Ricardo Omar Chavez Garcia - Multiple Sensor Fusion for Detection, Classification and Tracking of Moving Objects in Driving Environments

08:00
Jeudi
25
Sep
2014
Organisé par : 

Ricardo Omar Chavez Garcia

Intervenant : 

Ricardo Omar Chavez Garcia

Équipes : 
Thèse préparée au sein de l'équipe AMA (LIG) et encadrée par Olivier AYCARD
 
Lieu de soutenance Salle Alan M. Turing de Centre Equation 4
 
Jury :

- Michel DEVY, LAAS-CNRS Toulouse, Rapporteur

- François CHARPILLET, INRIA Nancy, Rapporteur

- Michelle ROMBAUT, Gipsa-lab, Examinatrice

- Yassine RUICHEK, Université de Technologie de Belfort-Montbéliard, Examinateur

- Olivier AYCARD, Université de Grenoble 1, Directeur de thèse 

 
Advanced driver assistance systems (ADAS) help drivers to perform complex driving tasks and to avoid or mitigate dangerous situations. The vehicle senses the external world using sensors and then builds and updates an internal model of the environment configuration. Vehicle perception consists of establishing the spatial and temporal relationships between the vehicle and the static and moving obstacles in the environment.
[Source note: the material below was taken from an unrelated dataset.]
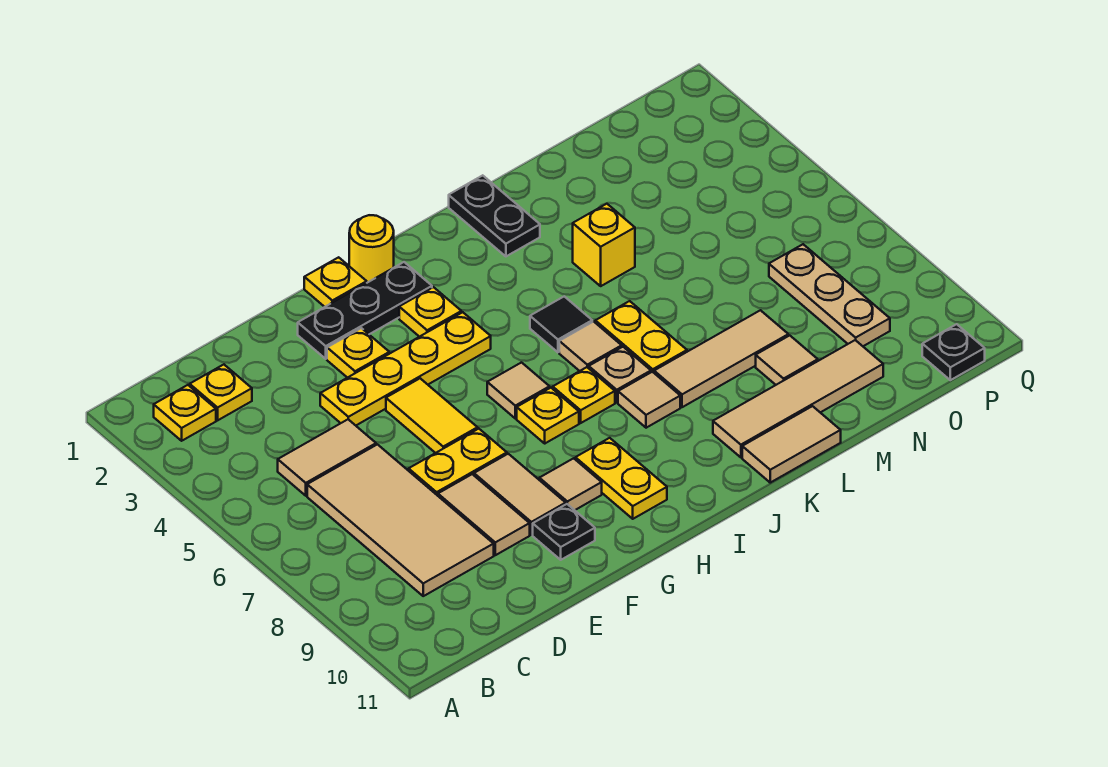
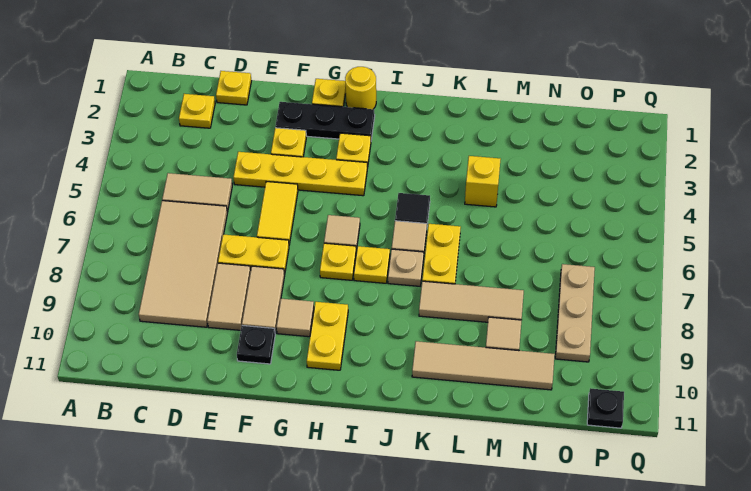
yellow 1x1 plate [154,385,216,441] -> yellow 1x1 plate moved to [216,71,252,105]
tan 1x1 tile [618,372,680,428] -> none
black 1x2 plate [449,175,540,256] -> none
tan 1x2 tile [742,406,841,483] -> none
Vehicle perception is composed of two main tasks: simultaneous localization and mapping (SLAM) deals with modelling static parts; and detection and tracking moving objects (DATMO) is responsible for modelling moving parts of the environment. The accurate detection and classification of moving objects is a critical aspect of a moving object tracking system. Therefore, many sensors are part of a common intelligent vehicle system. Multiple sensor fusion approaches combine information from different views of the environment to obtain a more accurate model. This is achieved by combining redundant and complementary measurements of the environment. Fusion can be performed at different levels inside the perception task. 
 
Classification of moving objects is needed to determine the possible behaviour of the objects surrounding the vehicle, and it is usually performed at tracking level. Knowledge about the class of moving objects at detection level can help to improve their tracking, reason about their behaviour, and decide what to do according to their nature. Most of the current perception solutions consider classification information only as aggregate information for the final perception output. Also, the management of incomplete information is an important issue in these systems. Incomplete information can be originated from sensor-related reasons, such as calibration issues and hardware malfunctions; or from scene perturbations, like occlusions, weather issues and object shifting. 
 
The main contributions in this dissertation focus on the DATMO stage of the perception problem. Precisely, we believe that including the object's class as a key element of the object's representation and managing the uncertainty from multiple sensors detections, we can improve the results of the perception task, i.e., a more reliable list of moving objects of interest represented by their dynamic state and appearance information. Therefore, we address the problems of sensor data association, and sensor fusion for object detection, classification, and tracking at different levels within the DATMO stage. Although we focus on a set of three main sensors: radar, lidar, and camera, we propose a modifiable architecture to include other type or number of sensors. We propose, implement, and compare two different perception architectures to solve the DATMO problem according to the level where object association, fusion, and classification information is included and performed. Our data fusion approaches are based on the Evidential framework, which is used to manage and include the uncertainty from sensor detections and object classifications. We integrate the proposed fusion approaches as a part of a real-time vehicle application inside a vehicle demonstrator from the interactIVe European project. We evaluate our Evidential fusion approaches using real data from different driving scenarios and focusing on the detection, classification and tracking of different moving objects: pedestrian, bike, car and truck.